- Biopic starring Jason Isaacs and a tape of Cary Grant that has been hidden for 40 years
Cary Grant’s mid-Atlantic accent was one of the defining characteristics of the Hollywood legend.
But it has now emerged that the Bristol-born actor has ‘faked’ being an American throughout his career on screen.
Grant’s real West Country will be seen for the first time in an ITV drama starring Harry Potter star Jason Isaacs after a tape of a secretly recorded interview from 1986 was unearthed.
Born in 1904 to a working-class Bristolian family, the Hollywood legend reinvented himself as an American to hide a tortured past and was known as a very private man who rarely gave interviews.
However, Grant remarkably agreed to do an interview in the 1980s with then-film student Kent Schuelke, who was making a film about the Hollywood icon – but only if his voice was not recorded.
It turns out that the interview was actually recorded after Mr. Schuelke’s friend recorded the footage without permission.
Isaacs said he had approached Mr Schuelke to check whether the interview had been recorded, saying: “He had not played it for anyone for almost forty years out of respect and a sense of responsibility, and after much pleading he played it for me and I got the man heard.’
He added: “The first thing I did was look for interviews, and good luck finding an interview with him anywhere.
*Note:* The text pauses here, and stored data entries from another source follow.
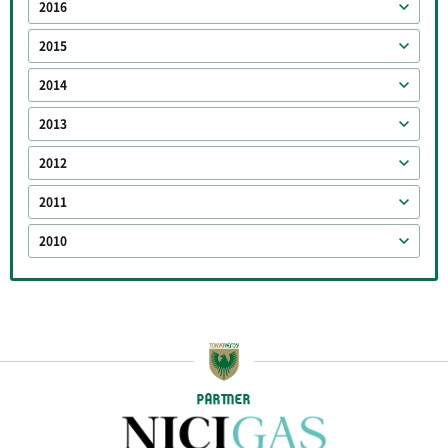
2016
2015
2014
2013
2012
2011
2010
PARTNER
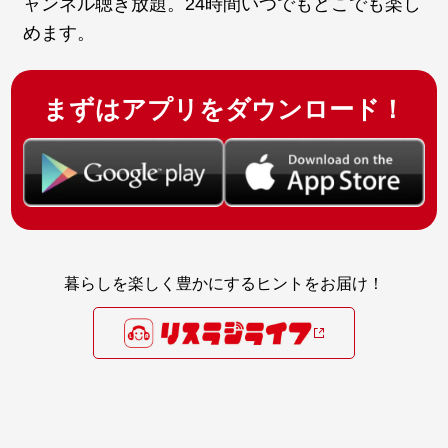
ャンネル聴き放題。24時間いつでもどこでも楽し
めます。
まずはアプリをダウンロード！
暮らしを楽しく豊かにするヒントをお届け！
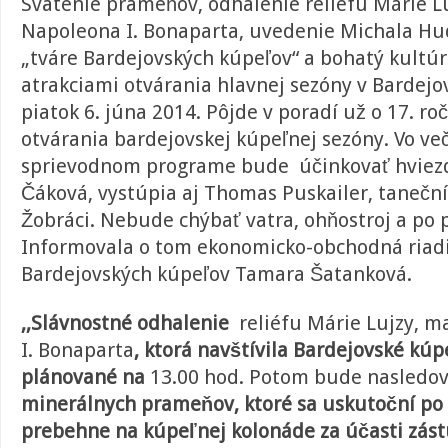
Svätenie prameňov, odhalenie reliéfu Márie L
Napoleona I. Bonaparta, uvedenie Michala Hud
„tváre Bardejovských kúpeľov“ a bohatý kult
atrakciami otvárania hlavnej sezóny v Bardejo
piatok 6. júna 2014. Pôjde v poradí už o 17. r
otvárania bardejovskej kúpeľnej sezóny. Vo v
sprievodnom programe bude účinkovať hviezd
Čáková, vystúpia aj Thomas Puskailer, tanečn
Žobráci. Nebude chýbať vatra, ohňostroj a po p
Informovala o tom ekonomicko-obchodná riadi
Bardejovských kúpeľov Tamara Šatanková.
,,Slávnostné odhalenie
reliéfu Márie Lujzy, 
I. Bonaparta
, ktorá
navštívila Bardejovské kúpe
plánované na
13.00 hod. Potom bude nasledov
minerálnych prameňov, ktoré sa uskutoční po 
prebehne na kúpeľnej kolonáde za účasti zást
He didn’t want to be seen, he didn’t want to be known. There was nothing there, just the movies, and he didn’t talk like that. After breaking it down with a dialect coach, his accent changed a lot in the movies.
The real voice of Cary Grant will be featured in a new ITV drama – after a secret tape recording of the star was unearthed after almost 40 years

The biopic, based on Grant’s life, stars English actor Jason Isaacs, 60. Pictured: Jason Isaacs as Cary Grant
‘Then, through a lot of research, I found someone who recorded an interview with him the year he died. It was a young kid, a student, who had recorded it, and the first thing Cary said when he walked in was, “You’re not recording this, are you? Do not. I don’t want you to do that. ”’
Isaacs added, “I’ve heard a lot of his insecurities. I felt like I finally made a real connection with him, and that’s the voice you hear on screen (in Archie). It’s more English than he is in the movies.’
The biopic centers on Grant’s discovery that the mother he thought was dead for twenty years was actually alive and had been placed in a mental institution.
Grant, who died of a stroke in 1986, was 31 when his father told him his mother Elise was still alive.
Screenwriter Mr. Schuelke told it The Telegraph: ‘I sold the interview to Andy Warhol’s Interview magazine, where it appeared in the January 1987 issue. A recording of Cary Grant talking about his life and career is a rarity.’
Grant moved to the US where he established his acting career, where he would become known for his famous Mid-Atlantic accent.
Isaacs said, “Cary Grant didn’t exist. Cary Grant was someone who was invented by a man because he was so tortured and he needed the love of as many people as possible, possibly the whole world, to fill a hole inside him.”
Grant was supported by his fourth wife Dyan Cannon, 57, and their daughter Jennifer Grant, who said: ‘Dad talked so little about his life, about his childhood. Unfortunately, I think there was so much shame in it.”

Cary Grant’s Mid-Atlantic accent was always one of his defining characteristics

The biopic centers on Grant’s discovery that the mother he thought was dead for twenty years was actually alive and had been placed in a mental institution.